I feel the support, I see the support in cold hard cash in my bank account, and I will emphatically not bungle that amazing opportunity. Few authors even get to that place, and I'm profoundly grateful. For somebody who's had to fight every step of the way to get where he is now, trusting in that support is huge. At the end of the day, as self-made as every author is, a self-employed author able to pay his mortgage and food bill is not self-made at all--he's supported by hundreds, if not thousands of readers who may be just as unhappy in their jobs and still part with their hard-won cash to reward and support an artist. That's big. It's huge for me. It's real patronage.

I can't express how grateful I am in any other way but to keep writing and working hard to give you what you want (and mess with your heads sometimes when I want to tease you a bit . . .). I have beautiful things to show you. Great ideas, fascinating places and people. As a writer, I think I keep getting better. My ambitions are all out there. Some books will be decidedly odd, others are crowd-pleasers, others will be me just stretching my wings or following a crazy idea I had at 4 in the morning. I'm excited to go to those places and bring back those stories for you. Meanwhile, I'm burning everything I have to make it to December/January.

Specifically, I'm working on the outline of Scorpion 3. I'm expecting the edits for Scorpion 2 in the next couple days. Depending on what level of bloodbath it'll be (don't spare me, editor!), that's a project for July.

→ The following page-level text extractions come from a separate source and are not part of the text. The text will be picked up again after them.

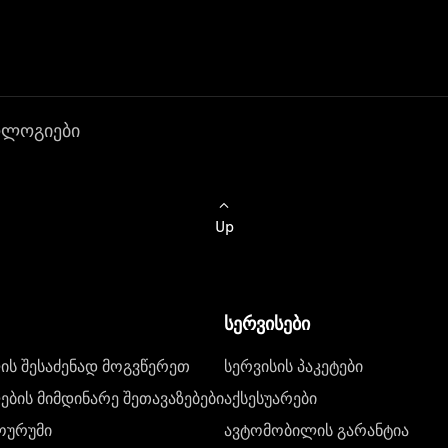
ოლოგიები
Up
სერვისები
ს შესაძენად მოგვწერეთ
სერვისის პაკეტები
ბის მიმდინარე შეთავაზებები
აქსესუარები
ოურუმი
ავტომობილის გარანტია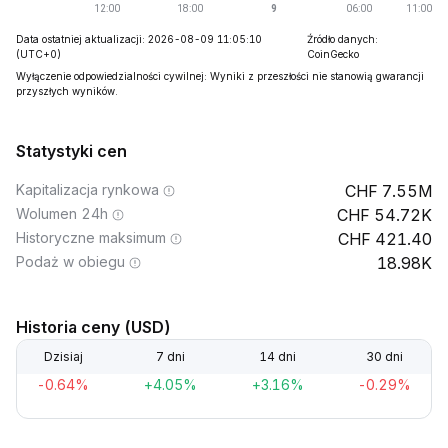
Data ostatniej aktualizacji: 2026-08-09 11:05:10
Źródło danych:
(UTC+0)
CoinGecko
Wyłączenie odpowiedzialności cywilnej: Wyniki z przeszłości nie stanowią gwarancji
przyszłych wyników.
Statystyki cen
Kapitalizacja rynkowa
7.55M
Wolumen 24h
54.72K
Historyczne maksimum
421.40
Podaż w obiegu
18.98K
Historia ceny (USD)
Dzisiaj
7 dni
14 dni
30 dni
-0.64%
+4.05%
+3.16%
-0.29%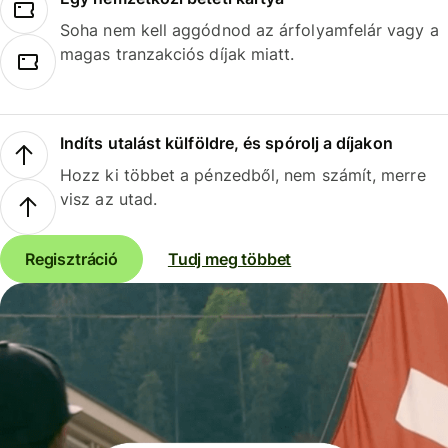
Soha nem kell aggódnod az árfolyamfelár vagy a
magas tranzakciós díjak miatt.
Indíts utalást külföldre, és spórolj a díjakon
Hozz ki többet a pénzedből, nem számít, merre
visz az utad.
Regisztráció
Tudj meg többet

On 8 July, LA Witt is coming over to stay with me for three weeks. We'll attend the GLBTQ Meet in Manchester on the following weekend, see some things in London and surroundings that we missed last time. (I cannot wait to show her the Imperial War Museum that should be re-opened.) Then we'll fly over to Krakow (which I can really use for writing Pure Gold), where we'll see the salt mine cathedral (UNESCO World Heritage Site) and Auschwitz. We'll fly over to Berlin to look at museums there (I promised her the Nefertiti bust and the Ishtar Gate) and then take the train to Dresden to look at the German Military Museum down there. Then back up to Berlin and then London. It's going to be quite a trip for about ten days.

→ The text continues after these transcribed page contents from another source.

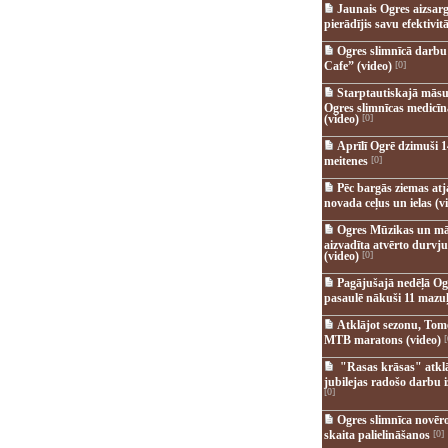
Jaunais Ogres aizsar
pierādījis savu efektivitā
Ogres slimnīcā darb
Cafe” (video)
[0]
Starptautiskajā māsu
Ogres slimnīcas medicī
(video)
[0]
Aprīlī Ogrē dzimuši 1
meitenes
[0]
Pēc bargās ziemas at
novada ceļus un ielas (v
Ogres Mūzikas un mā
aizvadīta atvērto durvju
(video)
[0]
Pagājušajā nedēļā Og
pasaulē nākuši 11 mazuļ
Atklājot sezonu, Tomē
MTB maratons (video)
[
"Rasas krāsas" atkl
jubilejas radošo darbu i
[0]
Ogres slimnīca novēr
skaita palielināšanos
[0]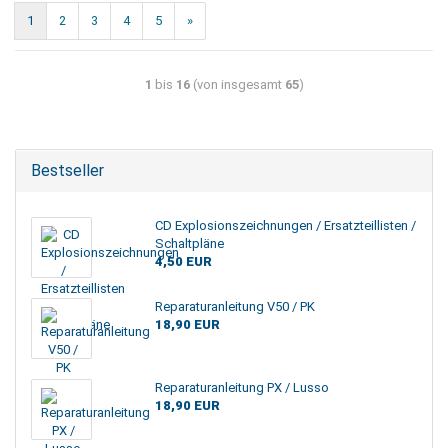
1
2
3
4
5
»
1
bis
16
(von insgesamt
65
)
Bestseller
CD Explosionszeichnungen / Ersatzteillisten /
Schaltpläne
4,50 EUR
Reparaturanleitung V50 / PK
18,90 EUR
Reparaturanleitung PX / Lusso
18,90 EUR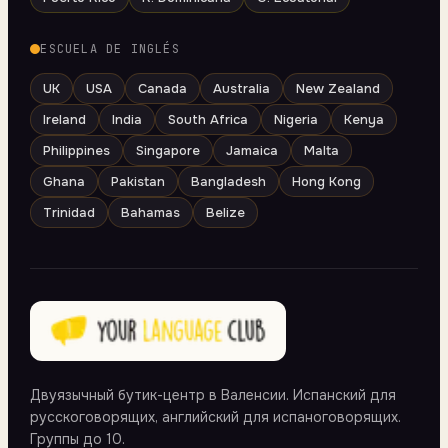
ESCUELA DE INGLÉS
UK
USA
Canada
Australia
New Zealand
Ireland
India
South Africa
Nigeria
Kenya
Philippines
Singapore
Jamaica
Malta
Ghana
Pakistan
Bangladesh
Hong Kong
Trinidad
Bahamas
Belize
Двуязычный бутик-центр в Валенсии. Испанский для
русскоговорящих, английский для испаноговорящих.
Группы до 10.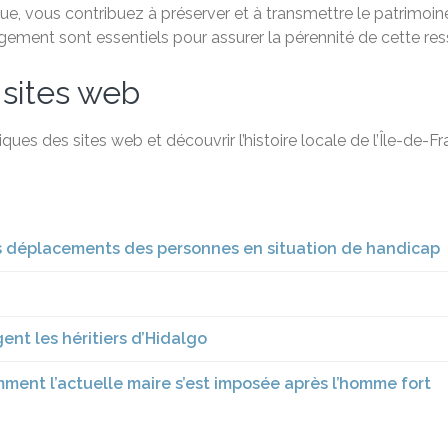
, vous contribuez à préserver et à transmettre le patrimoine 
agement sont essentiels pour assurer la pérennité de cette re
 sites web
ques des sites web et découvrir l’histoire locale de l’Île-de-
 les déplacements des personnes en situation de handicap
gent les héritiers d’Hidalgo
ment l’actuelle maire s’est imposée après l’homme fort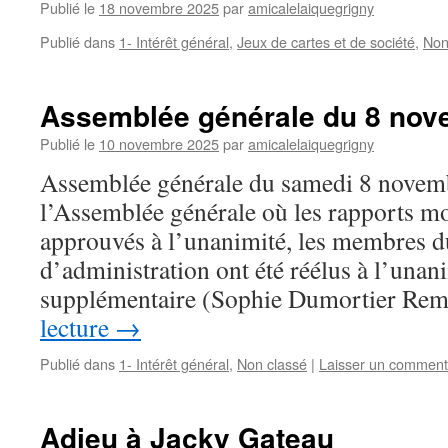
Publié le
18 novembre 2025
par
amicalelaiquegrigny
Publié dans
1- Intérêt général
,
Jeux de cartes et de société
,
Non
Assemblée générale du 8 nov
Publié le
10 novembre 2025
par
amicalelaiquegrigny
Assemblée générale du samedi 8 novem
l’Assemblée générale où les rapports mor
approuvés à l’unanimité, les membres d
d’administration ont été réélus à l’una
supplémentaire (Sophie Dumortier R
lecture
→
Publié dans
1- Intérêt général
,
Non classé
|
Laisser un comment
Adieu à Jacky Gateau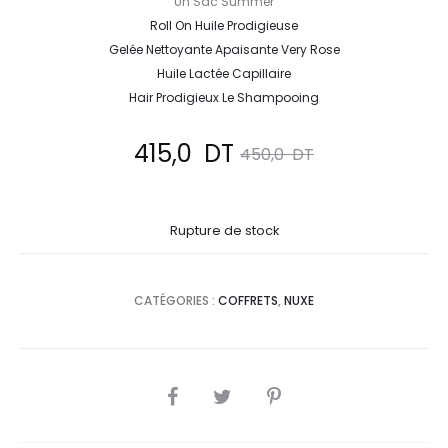
Un Sac Summer
Roll On Huile Prodigieuse
Gelée Nettoyante Apaisante Very Rose
Huile Lactée Capillaire
Hair Prodigieux Le Shampooing
Le
Le
415,0
DT
450,0
DT
prix
prix
Rupture de stock
actuel
initial
est :
était :
CATÉGORIES :
COFFRETS
,
NUXE
415,0
450,0
DT.
DT.
SHARE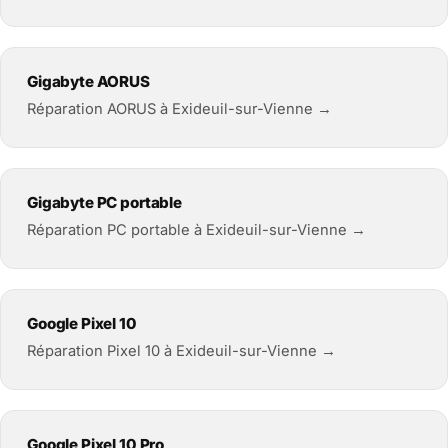
Gigabyte AORUS
Réparation AORUS à Exideuil-sur-Vienne →
Gigabyte PC portable
Réparation PC portable à Exideuil-sur-Vienne →
Google Pixel 10
Réparation Pixel 10 à Exideuil-sur-Vienne →
Google Pixel 10 Pro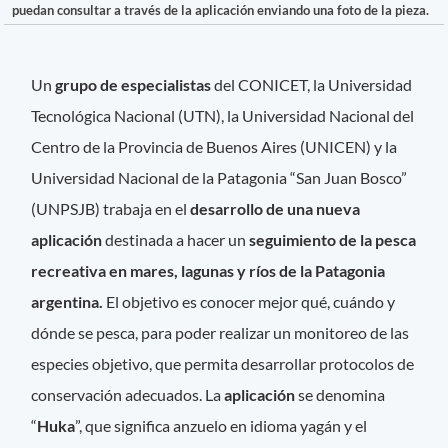
puedan consultar a través de la aplicación enviando una foto de la pieza.
Un
grupo de especialistas
del CONICET, la Universidad
Tecnológica Nacional (UTN), la Universidad Nacional del
Centro de la Provincia de Buenos Aires (UNICEN) y la
Universidad Nacional de la Patagonia “San Juan Bosco”
(UNPSJB) trabaja en el
desarrollo de una nueva
aplicación
destinada a hacer un
seguimiento de la pesca
recreativa en mares, lagunas y ríos de la Patagonia
argentina.
El objetivo es conocer mejor qué, cuándo y
dónde se pesca, para poder realizar un monitoreo de las
especies objetivo, que permita desarrollar protocolos de
conservación adecuados. La
aplicación
se denomina
“
Huka
”, que significa anzuelo en idioma yagán y el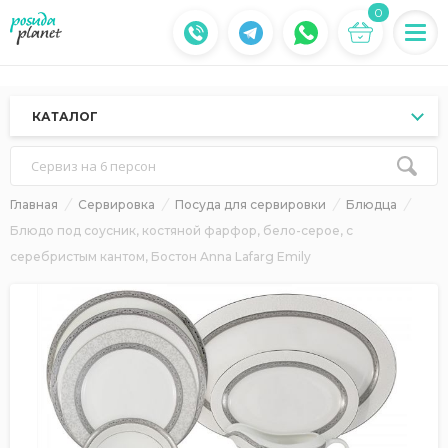
0
КАТАЛОГ
Сервиз на 6 персон
Главная
Сервировка
Посуда для сервировки
Блюдца
Блюдо под соусник, костяной фарфор, бело-серое, с
серебристым кантом, Бостон Anna Lafarg Emily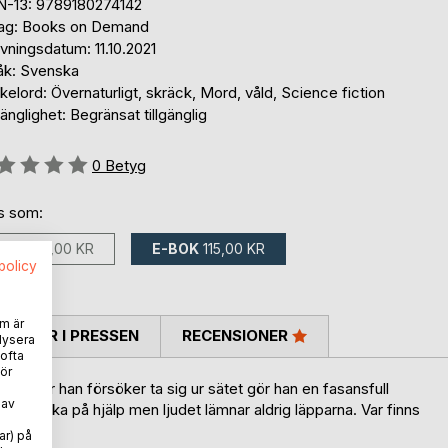
N-13: 9789180274142
lag: Books on Demand
vningsdatum: 11.10.2021
åk: Svenska
elord: Övernaturligt, skräck, Mord, våld, Science fiction
gänglighet: Begränsat tillgänglig
g::
0
Betyg
ns som:
BOK
165,00 KR
E-BOK
115,00 KR
spolicy
m är
TARER I PRESSEN
RECENSIONER
lysera
 ofta
ör
an. När han försöker ta sig ur sätet gör han en fasansfull
 av
er skrika på hjälp men ljudet lämnar aldrig läpparna. Var finns
ar) på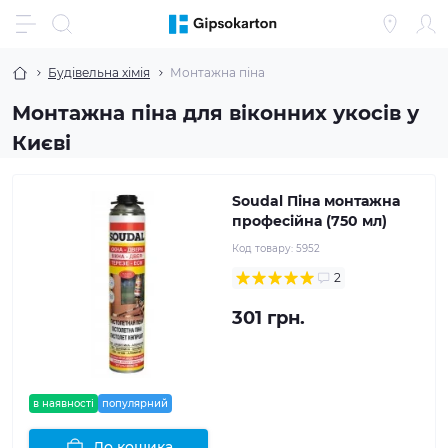
Будівельна хімія
Монтажна піна
Монтажна піна для віконних укосів у
Києві
Soudal Піна монтажна
професійна (750 мл)
Код товару:
5952
2
301 грн.
в наявності
популярний
До кошика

During that time, I'll do my damned best to write Scorpion3, but considering how exhausted my brain is after a museum or five, I'll see how that goes. I did buy a Chromebook to get some writing done in the airport and on the plane. The idea is to finish the book by 1 September, which can be done if I manage to write a thousand words a day.

Once the immediate stress is off, I'll finish up the Birds book and submit that to old-fashioned publishing (agent and so on). Somewhere in there, I'll write Pure Gold (Gold Digger sequel), and the sequel to Counterpunch.

In terms of co-writing, I expect to do more Market Garden. Capture and Surrender will be out as planned, and there's more stories to write that are more serious, and then a number of very hot shorts very much like QPQ and TIO to limber up the brain. (There are days when I'm just in the mood to write sex without much else around it.)

Considering there's only 6 months left in the year, that's plenty. Right now I'm writing things that'll come out in 2014. The newest project is what I'll call the "Fencers book"--both LA and I have fenced foil, so that should be fun. Right now it's slow going, as it's a historical and I like having my research squared away, but even so we did 2.5k yesterday on that. Ideally, I want that done in time for Sochi 2014.

So, if you don't hear/see much of me on the blog. I'm travelling and/or taking the bit between my teeth and pushing hard to get 2014 releases all squared away for Operation Voinov Freedom.